Reading passage:
..............................

Thursday Report: Chitter Chatter
Mostly polishing things up this week with some animations and tweening.
One issue I had run into with the dialogue box is that, although the box spawns in the correct locations according to the NPC’s head, if the player were to move the camera, the box might obscure the NPC or simply look strange.
The fix was surprisingly simple. I set up a signal that gets emitted by the camera whenever the camera is zoomed in or out. It says to the rest of the game ‘camera changed!’ and certain parts of the game can act accordingly. The dialogue box listens for this signal, and it knows that once the camera changes to find the spawn location again (now that it’s moved by the camera moving), and change position.
This worked fine, but looked a bit choppy — the dialogue box would suddenly appear in its new location. A simple tween takes the two points, where the box is and where the box will be, and makes a nice little animation between them.
Godot comes with a number of different mathematical animation options to change the feel of this animation — I went for ‘CIRC’, which once arriving at its destination floats a little bit back of forth. I think this gives the box a better sense of place by making it seem less rigid. Speech bubbles would float around in real life, right?
Don’t we all?
Oh, and boxes now automatically find the name of the NPC and place it’s name atop the box.
Hubert is a fresh addition to the crew, and marks the first ‘villager’ archetype added in the game. I figured, as a round and well proportioned apple, Hubert would be perfect for the ‘default’ villager on which all other villagers are based. In theory, all the work done on Hubert (states, scripts, animations etc) can simply be hot-swapped with new sprites and information and a new villager is ready to go.
Since there will be vastly more villagers than travelers, this makes sense in the face of father time. If at any point this feels homogeneous, I’ll be sure to make adjustments. In theory, however, personality types will be as easy to assign as, well, assigning them. Then the game will know how the villager might act, and what they might say.

..............................

Stored items
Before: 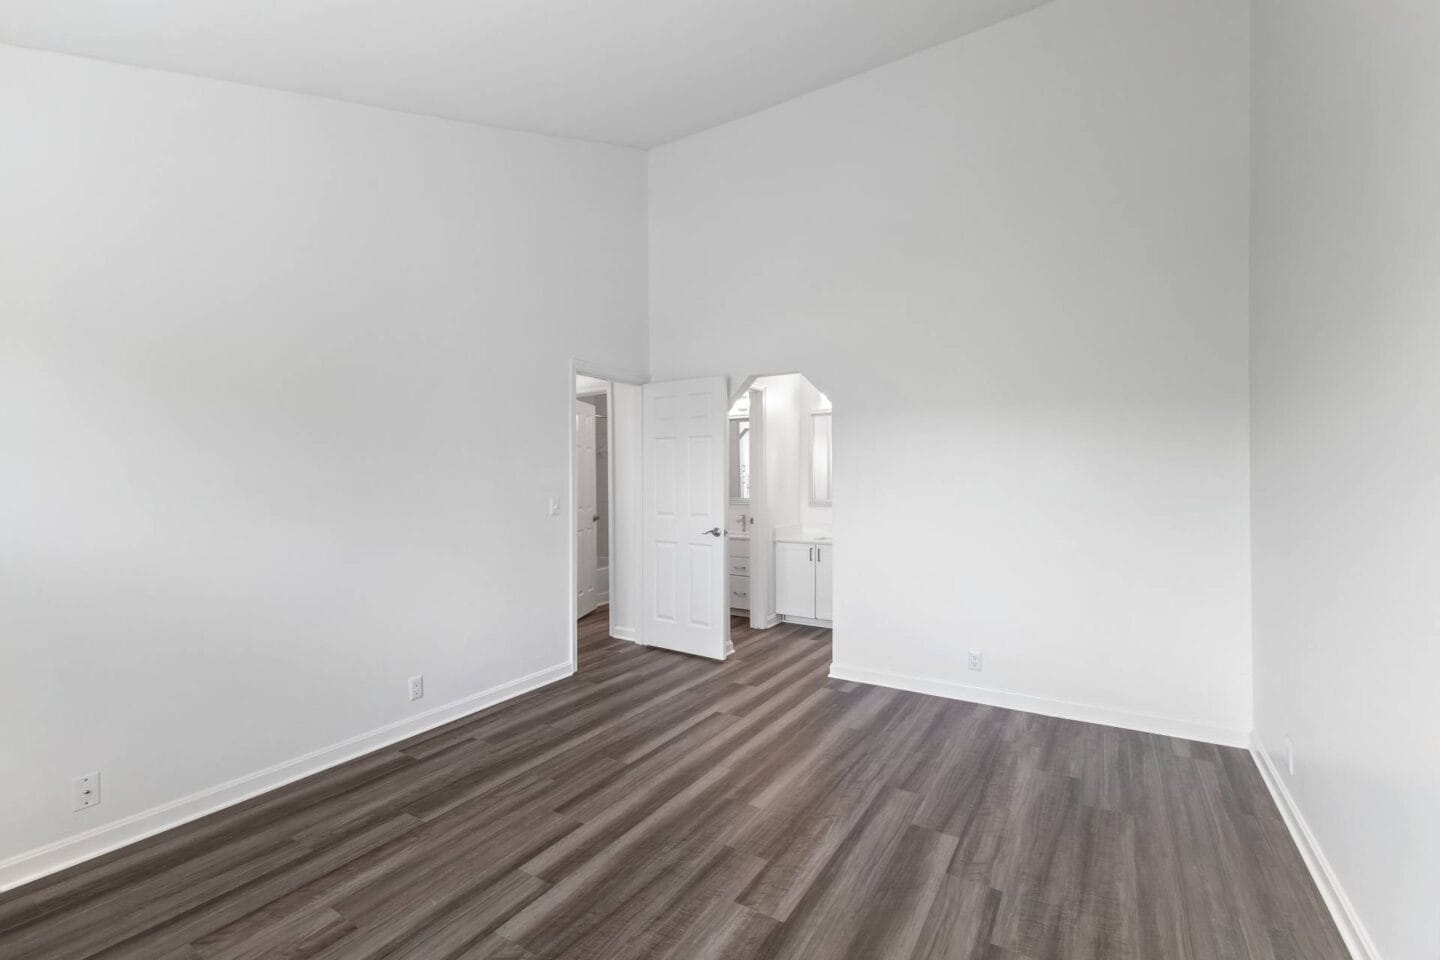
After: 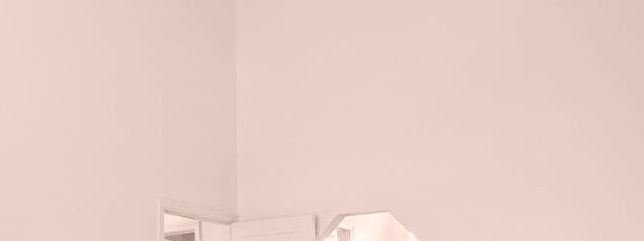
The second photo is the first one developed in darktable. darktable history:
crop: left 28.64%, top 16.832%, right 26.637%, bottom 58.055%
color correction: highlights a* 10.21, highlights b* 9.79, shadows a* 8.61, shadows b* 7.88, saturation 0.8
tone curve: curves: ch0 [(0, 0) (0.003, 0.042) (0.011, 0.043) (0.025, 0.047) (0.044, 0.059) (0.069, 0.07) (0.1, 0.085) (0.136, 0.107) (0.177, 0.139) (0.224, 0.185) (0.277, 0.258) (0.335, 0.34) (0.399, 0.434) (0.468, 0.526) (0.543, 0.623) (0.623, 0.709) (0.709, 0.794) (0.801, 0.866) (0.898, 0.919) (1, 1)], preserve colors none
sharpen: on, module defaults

..............................

Work instructions:
1) Please return the part of the Thursday report starting with "Hubert is a" and going on through "they might say.", copied word for word.
2) List every word or phrase that the Thursday report sets inside single quotation marks.
The entries stand apart from the Thursday report as separate material.

Expected outputs:
1)
Hubert is a fresh addition to the crew, and marks the first ‘villager’ archetype added in the game. I figured, as a round and well proportioned apple, Hubert would be perfect for the ‘default’ villager on which all other villagers are based. In theory, all the work done on Hubert (states, scripts, animations etc) can simply be hot-swapped with new sprites and information and a new villager is ready to go.
Since there will be vastly more villagers than travelers, this makes sense in the face of father time. If at any point this feels homogeneous, I’ll be sure to make adjustments. In theory, however, personality types will be as easy to assign as, well, assigning them. Then the game will know how the villager might act, and what they might say.

2)
- camera changed!
- CIRC
- villager
- default